Alors que le Grand Prix de France de Formule 1 est encore absent cette saison, le maire François Pupponi affiche son optimisme quant à un circuit dans sa ville.

 François Pupponi a mis les bouchées doubles. Deux ans après la présentation de son projet de circuit automobile dans le Val d’Oise, le maire de Sarcelles a déclaré que cela « avance plus que bien ». « On a localisé les terrains. On a recruté un architecte urbaniste pour faire des études précises sur l’intégration urbaine (du circuit). On est en négociations très avancées avec Vinci. On fait des réunions avec la population », a-t-il expliqué dans un entretien à l’AFP.

« Pour nous, l’année 2010 est celle du permis de construire. Les travaux commenceront en 2011 », la piste pouvant accueillir la F1 en 2013, selon le député socialiste. Mais l’obstacle financier pourrait ralentir ces prévisions.  L’exploitation du circuit financera le crédit-bail permettant sa construction, d’un coût de 120 millions d’euros.

« La vraie question n’est pas celle du circuit mais celle des droits. C’est ça le vrai problème. Qui met les 20 millions de dollars ? » payables à Formula one management (FOM), le gestionnaire des droits de la discipline, s’est interrogé l’élu socialiste. « On a retourné le problème dans tous les sens, même avec 100 000 spectateurs, il manque au final 7-8 millions d’euros. »

« On essaie de trouver un sponsor qui paie. Ou alors l’Etat peut équilibrer les comptes, sachant qu’un GP de F1 rapporte 150 millions d’euros de retombées.

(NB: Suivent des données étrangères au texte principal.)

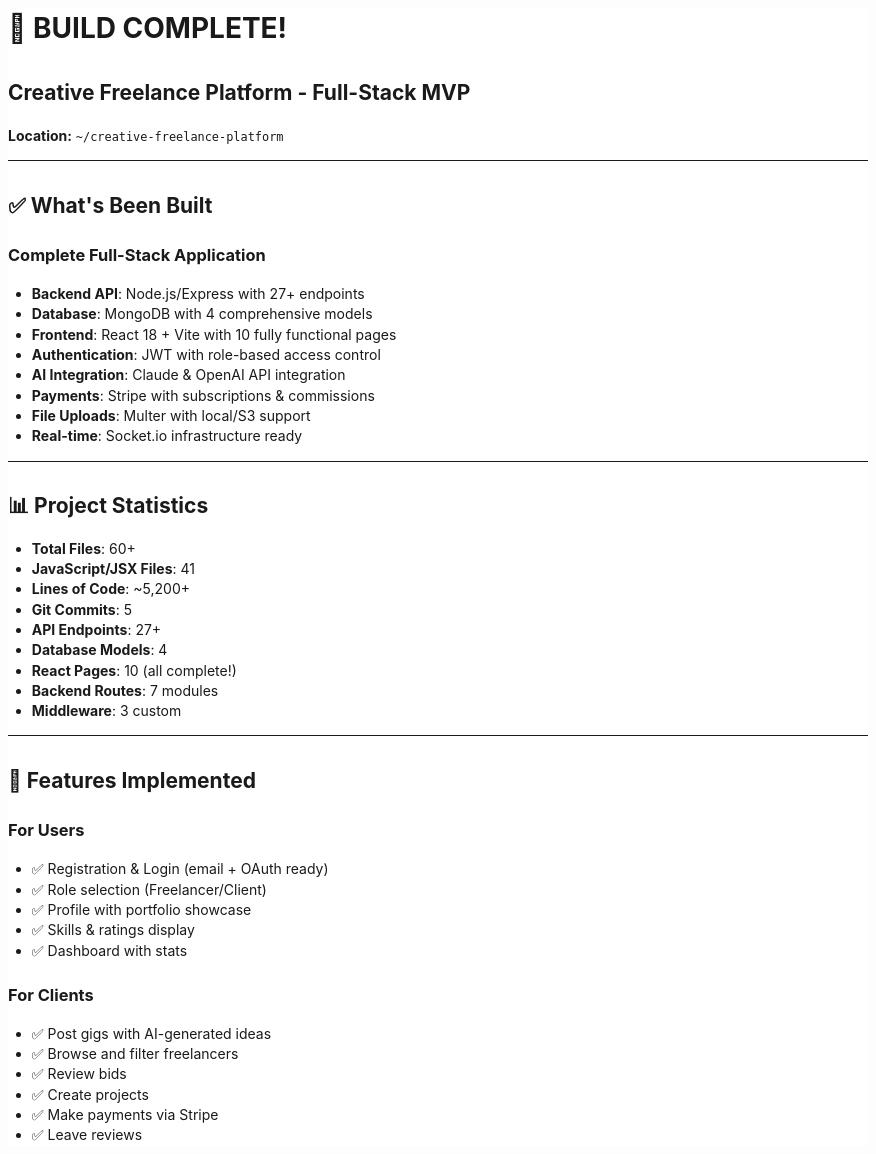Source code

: # 🎉 BUILD COMPLETE!

## Creative Freelance Platform - Full-Stack MVP

**Location:** `~/creative-freelance-platform`

---

## ✅ What's Been Built

### Complete Full-Stack Application
- **Backend API**: Node.js/Express with 27+ endpoints
- **Database**: MongoDB with 4 comprehensive models
- **Frontend**: React 18 + Vite with 10 fully functional pages
- **Authentication**: JWT with role-based access control
- **AI Integration**: Claude & OpenAI API integration
- **Payments**: Stripe with subscriptions & commissions
- **File Uploads**: Multer with local/S3 support
- **Real-time**: Socket.io infrastructure ready

---

## 📊 Project Statistics

- **Total Files**: 60+
- **JavaScript/JSX Files**: 41
- **Lines of Code**: ~5,200+
- **Git Commits**: 5
- **API Endpoints**: 27+
- **Database Models**: 4
- **React Pages**: 10 (all complete!)
- **Backend Routes**: 7 modules
- **Middleware**: 3 custom

---

## 🎨 Features Implemented

### For Users
- ✅ Registration & Login (email + OAuth ready)
- ✅ Role selection (Freelancer/Client)
- ✅ Profile with portfolio showcase
- ✅ Skills & ratings display
- ✅ Dashboard with stats

### For Clients
- ✅ Post gigs with AI-generated ideas
- ✅ Browse and filter freelancers
- ✅ Review bids
- ✅ Create projects
- ✅ Make payments via Stripe
- ✅ Leave reviews
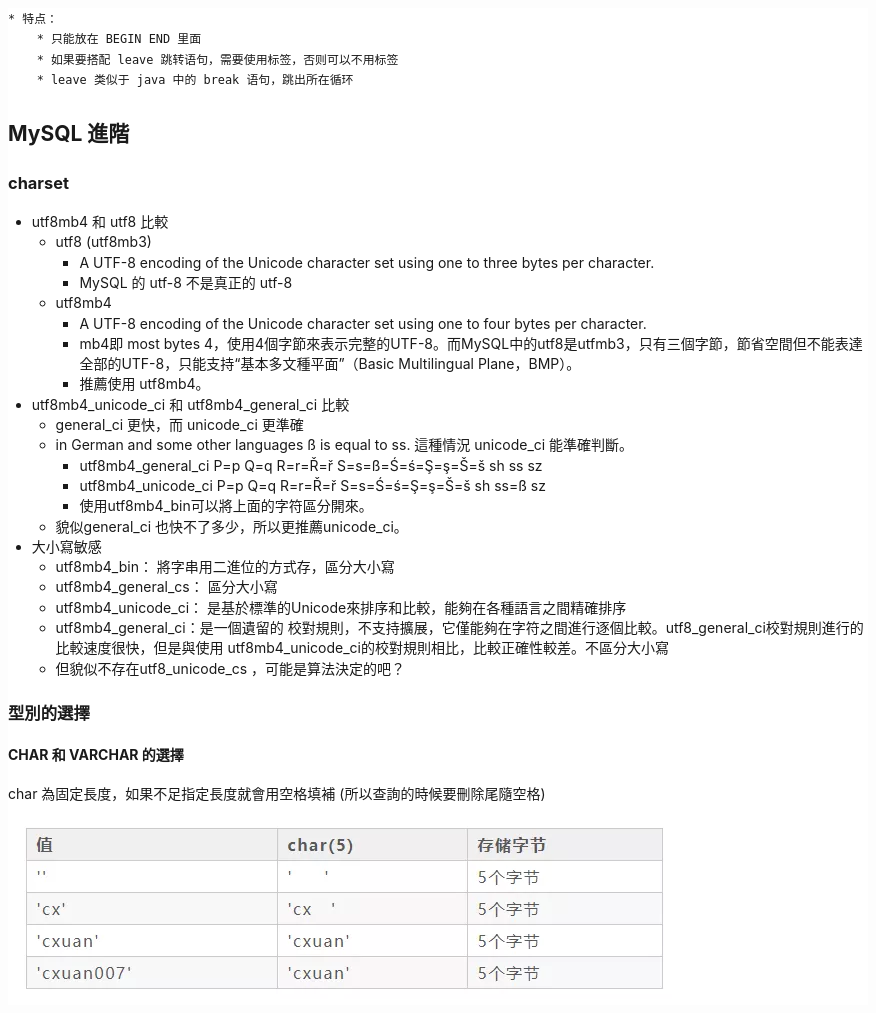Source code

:     * 特点：
        * 只能放在 BEGIN END 里面
        * 如果要搭配 leave 跳转语句，需要使用标签，否则可以不用标签
        * leave 类似于 java 中的 break 语句，跳出所在循环

## MySQL 進階

### charset

* utf8mb4 和 utf8 比較
    * utf8 (utf8mb3)
        * A UTF-8 encoding of the Unicode character set using one to three bytes per character.
        * MySQL 的 utf-8 不是真正的 utf-8
    * utf8mb4
        * A UTF-8 encoding of the Unicode character set using one to four bytes per character.
        * mb4即 most bytes 4，使用4個字節來表示完整的UTF-8。而MySQL中的utf8是utfmb3，只有三個字節，節省空間但不能表達全部的UTF-8，只能支持“基本多文種平面”（Basic
          Multilingual Plane，BMP）。
        * 推薦使用 utf8mb4。
* utf8mb4_unicode_ci 和 utf8mb4_general_ci 比較
    * general_ci 更快，而 unicode_ci 更準確
    * in German and some other languages ß is equal to ss. 這種情況 unicode_ci 能準確判斷。
        * utf8mb4_general_ci P=p Q=q R=r=Ř=ř S=s=ß=Ś=ś=Ş=ş=Š=š sh ss sz
        * utf8mb4_unicode_ci P=p Q=q R=r=Ř=ř S=s=Ś=ś=Ş=ş=Š=š sh ss=ß sz
        * 使用utf8mb4_bin可以將上面的字符區分開來。
    * 貌似general_ci 也快不了多少，所以更推薦unicode_ci。
* 大小寫敏感
    * utf8mb4_bin： 將字串用二進位的方式存，區分大小寫
    * utf8mb4_general_cs： 區分大小寫
    * utf8mb4_unicode_ci： 是基於標準的Unicode來排序和比較，能夠在各種語言之間精確排序
    * utf8mb4_general_ci：是一個遺留的 校對規則，不支持擴展，它僅能夠在字符之間進行逐個比較。utf8_general_ci校對規則進行的比較速度很快，但是與使用
      utf8mb4_unicode_ci的校對規則相比，比較正確性較差。不區分大小寫
    * 但貌似不存在utf8_unicode_cs ，可能是算法決定的吧？

### 型別的選擇

#### CHAR 和 VARCHAR 的選擇

char 為固定長度，如果不足指定長度就會用空格填補 (所以查詢的時候要刪除尾隨空格)

![mysql-5](./images/mysql-5.webp)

Et si l’Etat n’est pas capable de mettre 10 millions pour avoir 150 millions de retombées… », a ironisé le député.

« (Notre) projet à du sens dans le plan de relance économique, a défendu François Pupponi sur le site de L’Equipe en mars 2009. Le seul endroit en Ile-de-France où l’on peut encore développer l’activité, c’est autour de Roissy. On pourrait réaliser ce projet sans la F1 mais un circuit automobile en Ile-de-France, ça a du sens, c’est rentable».

Le circuit de Sarcelles, qui comportera trois pistes (karting, auto et moto), est la pièce centrale du projet Val-de-France, beaucoup plus vaste, qui doit contribuer à l’aménagement de vastes terrains aujourd’hui agricoles et la création de dizaines de milliers d’emplois dans un territoire où il y a 30% de chômeurs.